In the app, you can change the font style and text as well as the color theme. You can search for text, listen to your book via text-to-speech, and set a timer to go off when you want to stop reading. Pressing down on a word lets you copy it, translate, define it, search for it, share it, mark it, or hear it read aloud. You can also view chapter headings, bookmarks, notes, and other items.

The basic version is free, while a premium subscription with Auto Scroll and more features runs $4.49 for three months or $14.99 for a full year.

FullReader

Geared for Android only, FullReader allows you to pull in a variety of different ebooks from your device or from the cloud. The app supports many different formats, including ePUB, PDF, mobi, txt, doc, docx, and HTML. You can scan for books stored on your device and then import the ones you want to read. For books stored in the cloud, you can connect to Google Drive, Dropbox, and Microsoft OneDrive, and download them to your device.

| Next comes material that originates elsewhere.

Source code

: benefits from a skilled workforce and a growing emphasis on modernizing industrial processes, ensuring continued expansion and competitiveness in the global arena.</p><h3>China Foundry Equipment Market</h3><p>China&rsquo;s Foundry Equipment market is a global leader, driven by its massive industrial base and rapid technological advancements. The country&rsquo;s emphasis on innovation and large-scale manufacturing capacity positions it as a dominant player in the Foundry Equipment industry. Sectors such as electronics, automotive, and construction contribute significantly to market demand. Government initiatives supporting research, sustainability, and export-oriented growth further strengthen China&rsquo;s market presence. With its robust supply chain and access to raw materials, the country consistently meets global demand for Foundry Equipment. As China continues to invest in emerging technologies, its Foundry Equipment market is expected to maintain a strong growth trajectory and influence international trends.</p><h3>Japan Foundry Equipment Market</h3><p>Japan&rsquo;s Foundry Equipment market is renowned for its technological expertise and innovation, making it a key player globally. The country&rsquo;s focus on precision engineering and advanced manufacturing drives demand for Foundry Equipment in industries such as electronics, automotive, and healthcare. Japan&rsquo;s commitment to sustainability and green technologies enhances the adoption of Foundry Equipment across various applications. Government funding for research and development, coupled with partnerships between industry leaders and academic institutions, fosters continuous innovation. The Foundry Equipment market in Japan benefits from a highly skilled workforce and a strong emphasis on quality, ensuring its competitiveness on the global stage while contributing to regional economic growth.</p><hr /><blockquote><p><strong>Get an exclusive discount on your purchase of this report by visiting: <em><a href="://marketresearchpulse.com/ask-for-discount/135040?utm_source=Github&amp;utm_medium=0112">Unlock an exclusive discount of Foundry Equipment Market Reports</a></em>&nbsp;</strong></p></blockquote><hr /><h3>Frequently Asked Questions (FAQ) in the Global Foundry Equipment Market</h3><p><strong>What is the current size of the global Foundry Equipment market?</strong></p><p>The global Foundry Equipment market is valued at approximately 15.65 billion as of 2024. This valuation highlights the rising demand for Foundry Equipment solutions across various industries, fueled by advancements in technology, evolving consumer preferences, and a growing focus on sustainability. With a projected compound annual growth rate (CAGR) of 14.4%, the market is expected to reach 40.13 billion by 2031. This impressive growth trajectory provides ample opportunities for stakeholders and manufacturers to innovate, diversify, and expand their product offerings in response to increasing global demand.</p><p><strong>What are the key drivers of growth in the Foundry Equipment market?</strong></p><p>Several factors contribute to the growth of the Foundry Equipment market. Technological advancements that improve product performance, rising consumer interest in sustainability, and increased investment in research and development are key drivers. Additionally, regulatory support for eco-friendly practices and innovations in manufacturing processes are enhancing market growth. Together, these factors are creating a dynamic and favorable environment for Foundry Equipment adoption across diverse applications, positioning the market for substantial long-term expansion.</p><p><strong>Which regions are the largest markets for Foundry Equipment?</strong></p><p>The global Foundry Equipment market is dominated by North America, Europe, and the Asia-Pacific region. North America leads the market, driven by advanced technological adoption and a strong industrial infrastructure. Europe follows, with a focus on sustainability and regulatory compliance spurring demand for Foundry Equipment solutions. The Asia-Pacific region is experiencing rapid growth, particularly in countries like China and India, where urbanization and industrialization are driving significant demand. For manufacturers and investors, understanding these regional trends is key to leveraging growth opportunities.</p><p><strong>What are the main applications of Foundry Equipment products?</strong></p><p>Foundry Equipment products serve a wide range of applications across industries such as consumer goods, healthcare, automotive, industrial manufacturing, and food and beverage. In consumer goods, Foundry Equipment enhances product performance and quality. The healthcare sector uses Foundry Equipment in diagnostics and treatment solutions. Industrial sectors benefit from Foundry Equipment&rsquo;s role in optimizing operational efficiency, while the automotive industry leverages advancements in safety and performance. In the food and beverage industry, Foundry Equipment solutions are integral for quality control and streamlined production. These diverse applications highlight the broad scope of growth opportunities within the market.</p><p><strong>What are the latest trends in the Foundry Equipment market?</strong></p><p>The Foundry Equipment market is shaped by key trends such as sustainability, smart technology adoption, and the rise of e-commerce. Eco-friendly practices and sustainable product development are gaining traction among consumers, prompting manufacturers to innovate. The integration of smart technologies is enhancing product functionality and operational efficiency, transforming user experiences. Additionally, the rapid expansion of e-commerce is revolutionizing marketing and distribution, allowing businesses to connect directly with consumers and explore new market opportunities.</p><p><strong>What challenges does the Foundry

While you’re reading a book, you can tweak the font style and size, text color, background color, brightness, and theme. The advanced settings allow you to play with the layout, spacing, alignment, page turning, and other elements. You can view chapter headings and jump to a specific chapter. Pressing down on a word brings up a menu where you can highlight it, translate it, or share it. You can even make voice notes and hear the book read aloud to you.

PocketBook Reader

Aimed at iOS/iPadOS and Android devices, PocketBook Reader lets you grab books from its own store, those stored on your device, those saved in the cloud (Dropbox, Google Drive, and PocketBook Cloud), and those downloaded from Google Books. The app supports both ebooks and audiobooks in 26 different formats, such as ePUB, mobi, PDF, RTF, text, HTML, MP3, and M4B.

Tweaking the app is challenging at first. Press down on the screen, and a circle pops up with icons for different features but with no indication what each one does. Still, the app offers a range of settings. You can change the font style and size, brightness, colors, margins, reading mode, and other attributes. You can also bookmark pages, jump to a specific page, and hear the book read aloud. Pressing down on a word allows you to highlight it, search for it, or define it. Instead of dealing with the icons, you can jump directly to the Settings screen to tweak the app.